Fiorilo afirma ver continuidade entre os tucanos e Tarcísio. “O que Tarcísio está dizendo é que vai entregar obras que estavam sendo feitas. Agora, eixos novos [ele] não tem. Ele repete Doria com as desonerações de ICMS, que continuam num cofre, ele não se dispôs a abrir. E o governo tem feito muito decreto, por exemplo de escola cívico-militar, e não traz o debate para cá.”
**Alta aprovação e acertos de Tarcísio**
Fiorilo diz que, a nível estadual, a população não costuma ligar a avaliação de serviços, como segurança e a ViaMobilidade, a Tarcísio, o que mantém sua aprovação em alta. “A grande marca do Tarcísio no início do governo foram as marteladas. O que aconteceu de lá pra cá? A gente não sabe.”
**Relação de Tarcísio com Lula e Bolsonaro**
Mas Fiorilo elogia a atuação de Tarcísio na tragédia da chuva em São Sebastião (SP), em fevereiro, e na relação institucional com o presidente Lula (PT). “Ele se saiu muito bem, diferente do Bolsonaro. Foi perfeito, entendeu o papel de ser governador.”
O mesmo serve para a entrevista de Tarcísio ao lado de Haddad para defender a Reforma Tributária. “Para os bolsonaristas é muito difícil. São códigos que dificilmente eles conseguem entender e digerir. Então vão continuar fazendo gestos contra o Tarcísio”, diz.
Como forma de contornar o mal-estar com a direita, Tarcísio hospedou o ex-presidente pela segunda vez no Palácio dos Bandeirantes. Fiorilo perguntou ao governo quais os custos disso. “O problema é hospedar mais de uma vez uma pessoa que não tem relação nenhuma com o estado do ponto de vista institucional. Por que o erário tem que pagar as despesas do ex-presidente?”, questiona.
**Tarcísio presidenciável em 2026**
Fiorilo afirma que não se pode descartar uma candidatura de Tarcísio ao Planalto se Bolsonaro seguir inelegível.
“Talvez por isso ele não se coloque agora [como candidato] para se preservar. E tenta construir esse caminho colocando um pé em cada canoa, a do bolsonarismo e a de centro, sempre correndo o risco de cair e morrer afogado. Isso tem um preço, aliás os bolsonaristas cobram permanentemente.”
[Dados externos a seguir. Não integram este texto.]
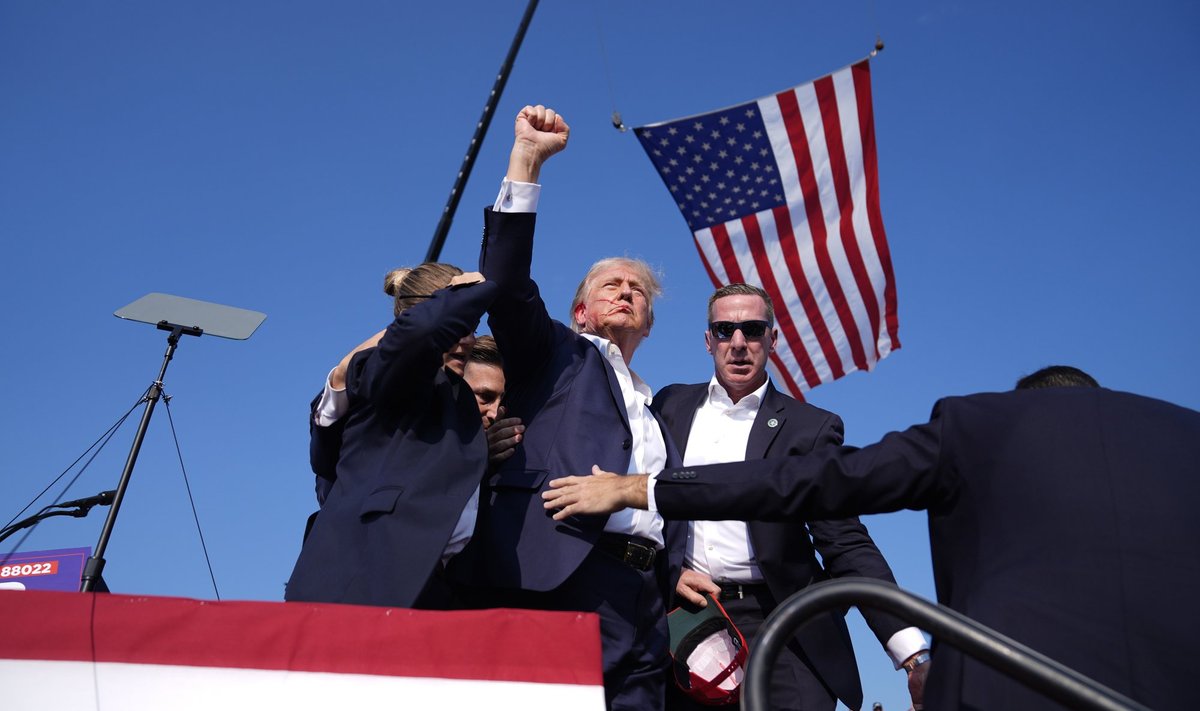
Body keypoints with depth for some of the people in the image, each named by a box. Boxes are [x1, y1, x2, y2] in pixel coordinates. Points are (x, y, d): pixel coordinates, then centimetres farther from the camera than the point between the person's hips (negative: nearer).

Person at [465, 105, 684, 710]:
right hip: (558, 582, -5)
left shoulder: (663, 410, 29)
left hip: (643, 597, 5)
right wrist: (527, 158, -5)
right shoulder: (554, 354, 16)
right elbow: (504, 283, -2)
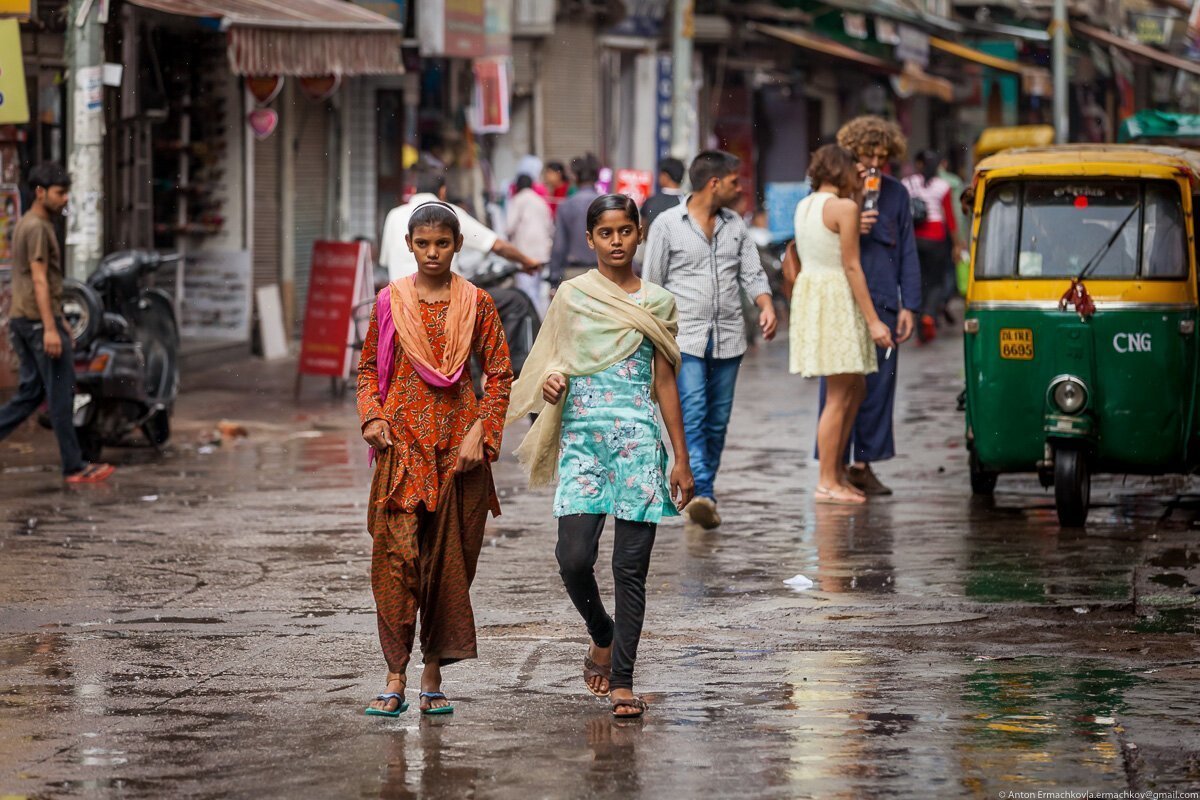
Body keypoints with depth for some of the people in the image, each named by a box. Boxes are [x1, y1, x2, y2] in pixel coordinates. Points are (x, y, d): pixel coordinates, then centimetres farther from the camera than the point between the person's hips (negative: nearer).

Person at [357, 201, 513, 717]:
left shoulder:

**Centrão no governo Lula**
Para melhorar a relação com o Parlamento, Lula quer incluir PP e Republicanos, partidos de oposição em São Paulo, no ministério. “Pode ser contraditório que um partido aqui se posicione assim e lá de outro jeito? Claro que pode. Não há uma contradição que não possa ser explicada se a gente entender que o governo precisa compor uma maioria. Lula vai ter a serenidade e a sabedoria de fazer as mudanças necessárias sem tirar do PT ou das mulheres”, justifica.
**PT e Boulos na eleição de 2024**
Fiorilo defende o acordo do PT com Guilherme Boulos (PSOL) e diz que o deputado do PSOL tem grandes chances de ser eleito prefeito de São Paulo, já que o atual, Ricardo Nunes (MDB), é desconhecido do ponto de vista de entregas e de trajetória. “É uma minoria que tem defendido candidatura própria ou levar o Boulos para o PT, que não está em discussão mais.”
**PT em São Paulo**
Fiorilo admite que o PT tem dificuldade no estado, onde o antipetismo é aflorado. “Acho que a gente volta a crescer em 2024 até por conta do governo Lula, que começa a quebrar resistências. Precisamos aproveitar esse momento para distensionar e fazer com que as pessoas façam boas escolhas em 2024.”
Raio-X | Paulo Fiorilo, 59
Líder da federação PT, PV e PC do B na Assembleia Legislativa de São Paulo, é deputado estadual no segundo mandato. Foi vereador na capital paulista também por dois mandatos. Nascido em Araraquara (SP), tem graduação em filosofia e mestrado em ciências políticas pela PUC-SP.